TASK INPUT
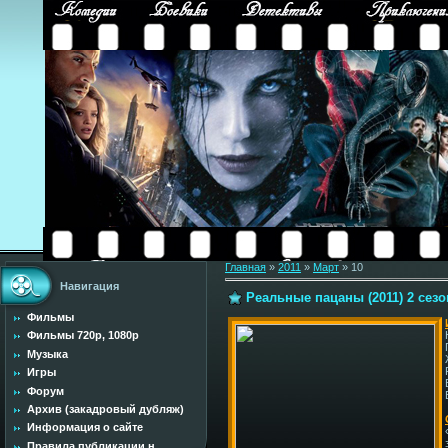
Главная
»
2011
»
Март
»
10
Навигация
Реальные пацаны (2011) 2 сезо
Фильмы
Фильмы 720p, 1080p
Музыка
Игры
Форум
Архив (закадровый дубляж)
Информация о сайте
Правила публикации н...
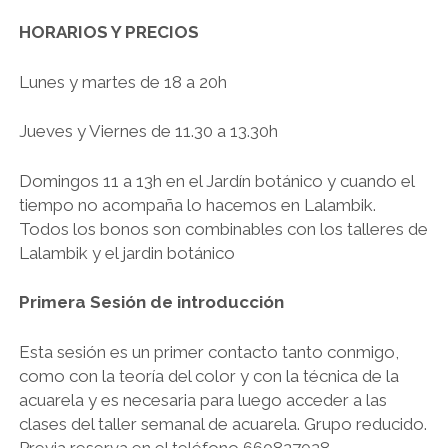
HORARIOS Y PRECIOS
Lunes y martes de 18 a 20h
Jueves y Viernes de 11.30 a 13.30h
Domingos 11 a 13h en el Jardín botánico y cuando el
tiempo no acompaña lo hacemos en Lalambik.
Todos los bonos son combinables con los talleres de
Lalambik y el jardin botánico
Primera Sesión de introducción
Esta sesión es un primer contacto tanto conmigo,
como con la teoría del color y con la técnica de la
acuarela y es necesaria para luego acceder a las
clases del taller semanal de acuarela. Grupo reducido.
Previa reserva en el teléfono 660827028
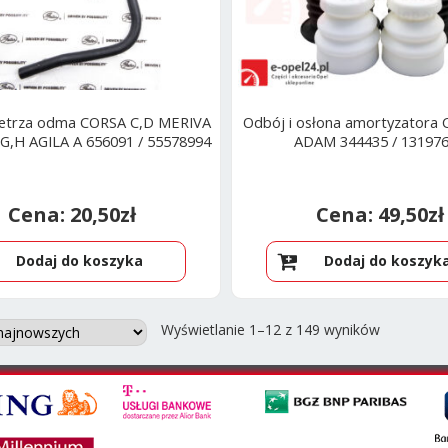
etrza odma CORSA C,D MERIVA
Odbój i osłona amortyzatora
G,H AGILA A 656091 / 55578994
ADAM 344435 / 13197
20,50
zł
49,50
zł
Dodaj do koszyka
Dodaj do koszyk
Posortow
Wyświetlanie 1–12 z 149 wyników
według
najnowszy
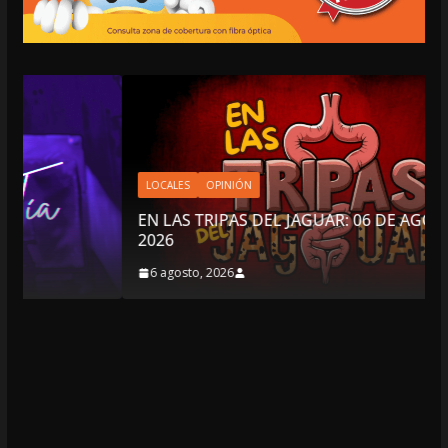
LOCALES
OPINIÓN
EN LAS TRIPAS DEL JAGUAR: 06 DE AGOSTO DE
2026
6 agosto, 2026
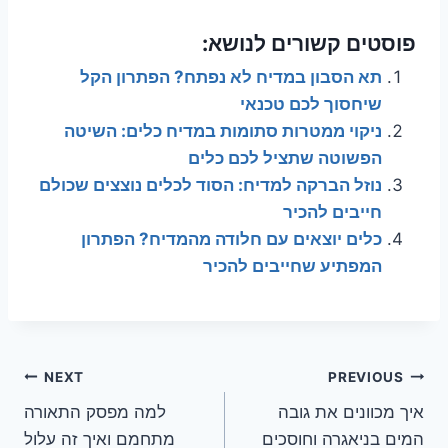
פוסטים קשורים לנושא:
תא הסבון במדיח לא נפתח? הפתרון הקל
שיחסוך לכם טכנאי
ניקוי ממטרות סתומות במדיח כלים: השיטה
הפשוטה שתציל לכם כלים
נוזל הברקה למדיח: הסוד לכלים נוצצים שכולם
חייבים להכיר
כלים יוצאים עם חלודה מהמדיח? הפתרון
המפתיע שחייבים להכיר
ניווט
NEXT
PREVIOUS
איך מכוונים את גובה
למה מפסק התאורה
המים בניאגרה וחוסכים
מתחמם ואיך זה עלול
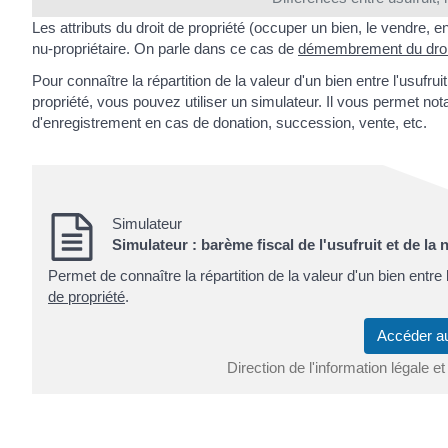
Les attributs du droit de propriété (occuper un bien, le vendre, en
nu-propriétaire. On parle dans ce cas de
démembrement du droit
Pour connaître la répartition de la valeur d'un bien entre l'usufr
propriété, vous pouvez utiliser un simulateur. Il vous permet no
d'enregistrement en cas de donation, succession, vente, etc.
Simulateur
Simulateur : barème fiscal de l'usufruit et de la 
Permet de connaître la répartition de la valeur d'un bien entre l
de propriété
.
Accéder a
Direction de l'information légale et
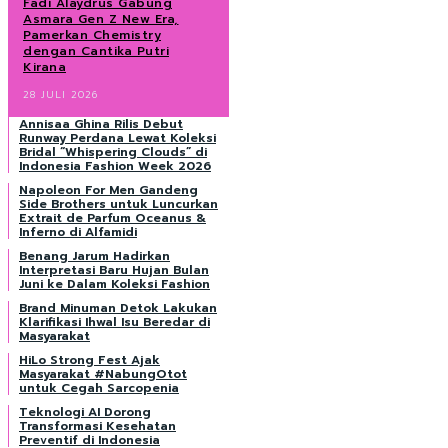
Fadi Alaydrus Gabung
Asmara Gen Z New Era,
Pamerkan Chemistry
dengan Cantika Putri
Kirana
28 JULI 2026
Annisaa Ghina Rilis Debut
Runway Perdana Lewat Koleksi
Bridal “Whispering Clouds” di
Indonesia Fashion Week 2026
Napoleon For Men Gandeng
Side Brothers untuk Luncurkan
Extrait de Parfum Oceanus &
Inferno di Alfamidi
Benang Jarum Hadirkan
Interpretasi Baru Hujan Bulan
Juni ke Dalam Koleksi Fashion
Brand Minuman Detok Lakukan
Klarifikasi Ihwal Isu Beredar di
Masyarakat
HiLo Strong Fest Ajak
Masyarakat #NabungOtot
untuk Cegah Sarcopenia
Teknologi AI Dorong
Transformasi Kesehatan
Preventif di Indonesia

PROBLEM
Work out how many lines of the material above contain "Indonesia", then write that number alone.

TASK ANSWER
2